_Work item_: Look through the entries below, please, and copy every line with the word "сект".

[Dataset entries]

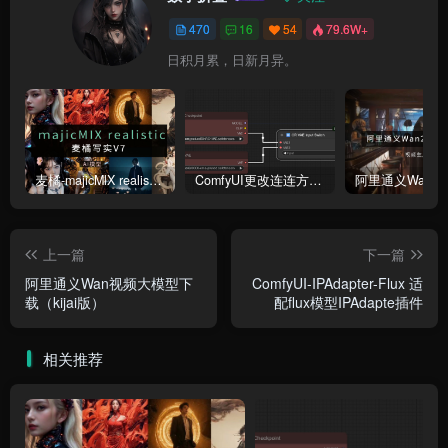
470
16
54
79.6W+
日积月累，日新月异。
麦橘-majicMlX realistic 麦橘写实V7模型
ComfyUI更改连连方式为直线连接
上一篇
下一篇
阿里通义Wan视频大模型下
ComfyUI-IPAdapter-Flux 适
载（kijai版）
配flux模型IPAdapte插件
相关推荐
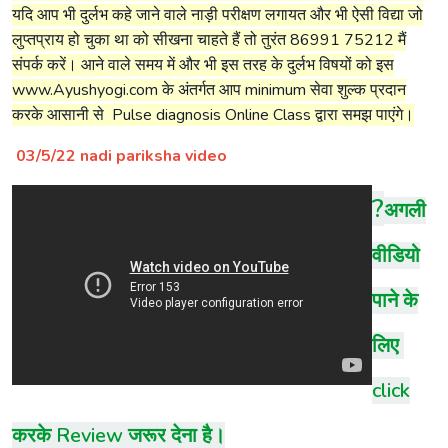
यदि आप भी दुर्लभ कहे जाने वाले नाड़ी परीक्षण लगायत और भी ऐसी विद्या जो
लुप्तप्राय हो चुका था को सीखना चाहते हैं तो तुरंत 86991 75212 मैं
संपर्क करें। आने वाले समय में और भी इस तरह के दुर्लभ विषयों को इस
www.Ayushyogi.com के अंतर्गत आप minimum सेवा शुल्क प्रदान
करके आसानी से Pulse diagnosis Online Class द्वारा समझ पाएंगे।
03/5/22 nadi pariksha video
?
अगली
वीडियो
पाने के
लिए
click
करके Review जरूर
देना है।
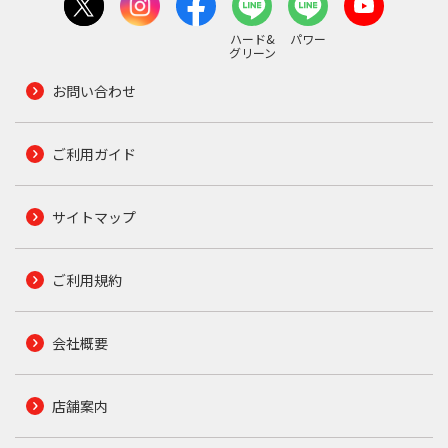
ハード&
パワー
グリーン
お問い合わせ
ご利用ガイド
サイトマップ
ご利用規約
会社概要
店舗案内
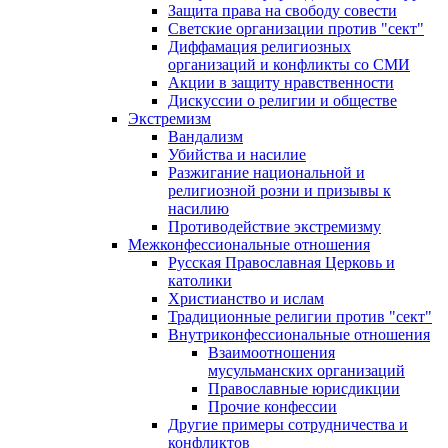
Защита права на свободу совести
Светские организации против "сект"
Диффамация религиозных
организаций и конфликты со СМИ
Акции в защиту нравственности
Дискуссии о религии и обществе
Экстремизм
Вандализм
Убийства и насилие
Разжигание национальной и
религиозной розни и призывы к
насилию
Противодействие экстремизму
Межконфессиональные отношения
Русская Православная Церковь и
католики
Христианство и ислам
Традиционные религии против "сект"
Внутриконфессиональные отношения
Взаимоотношения
мусульманских организаций
Православные юрисдикции
Прочие конфессии
Другие примеры сотрудничества и
конфликтов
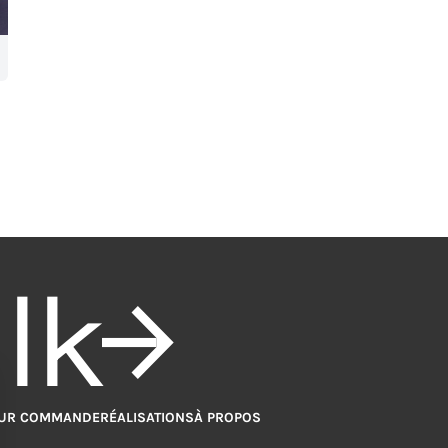
alk
UR COMMANDE
RÉALISATIONS
À PROPOS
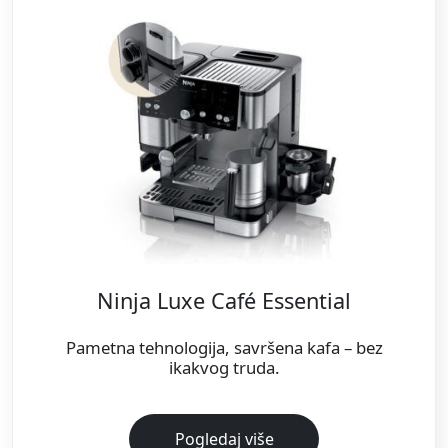
pritiskom na polugu.
Jednostavno čišćenje i održavanje
Održavajte svoj Ninja espresso aparat u
vrhunskom stanju uz automatizovane cikluse
čišćenja i ispiranja. Za preporučeno čišćenje
pogledajte uputstvo za upotrebu. Pjenušavu
mlaznicu možete obrisati vlažnom krpom, a za
dodatnu pogodnost, automatsko ispiranje čisti
mlaznicu iznutra nakon upotrebe. Dijelovi poput
lijevka, košarica, diska za čišćenje, rezervoara za
vodu, poklopca, posude za zrna i posude za
kapanje su sigurni za pranje u gornjoj korpi
mašine za suđe, što olakšava održavanje.
Ninja Luxe Café Essential
Pametna tehnologija, savršena kafa – bez
ikakvog truda.
Pogledaj više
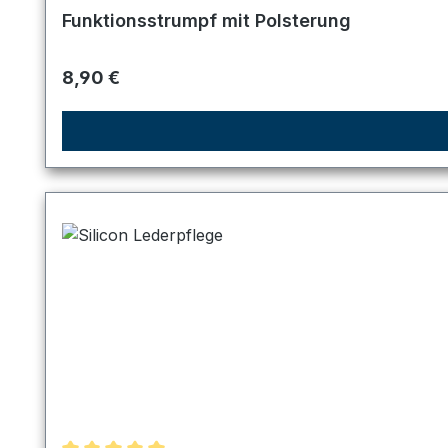
Durchschnittliche Bewertung von 5 von 5 Sternen
Funktionsstrumpf mit Polsterung
Regulärer Preis:
8,90 €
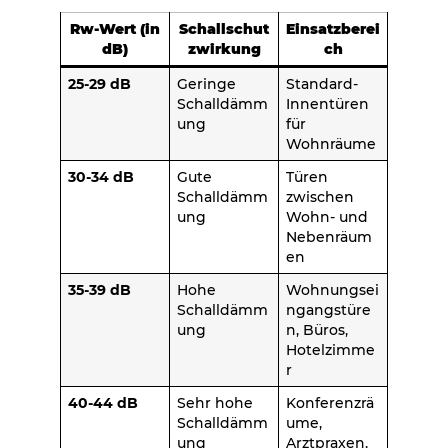
Rw-Wert (in
Schallschut
Einsatzberei
dB)
zwirkung
ch
25-29 dB
Geringe
Standard-
Schalldämm
Innentüren
ung
für
Wohnräume
30-34 dB
Gute
Türen
Schalldämm
zwischen
ung
Wohn- und
Nebenräum
en
35-39 dB
Hohe
Wohnungsei
Schalldämm
ngangstüre
ung
n, Büros,
Hotelzimme
r
40-44 dB
Sehr hohe
Konferenzrä
Schalldämm
ume,
ung
Arztpraxen,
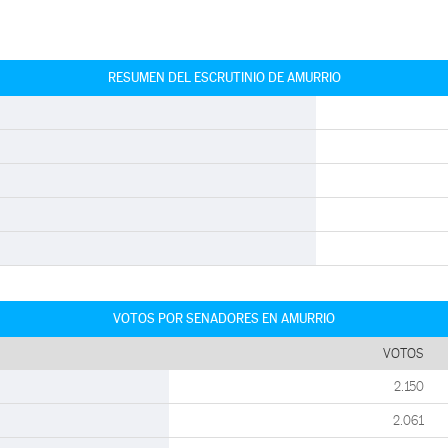
RESUMEN DEL ESCRUTINIO DE AMURRIO
VOTOS POR SENADORES EN AMURRIO
VOTOS
2.150
2.061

_Response_:
Светские организации против "сект"
Традиционные религии против "сект"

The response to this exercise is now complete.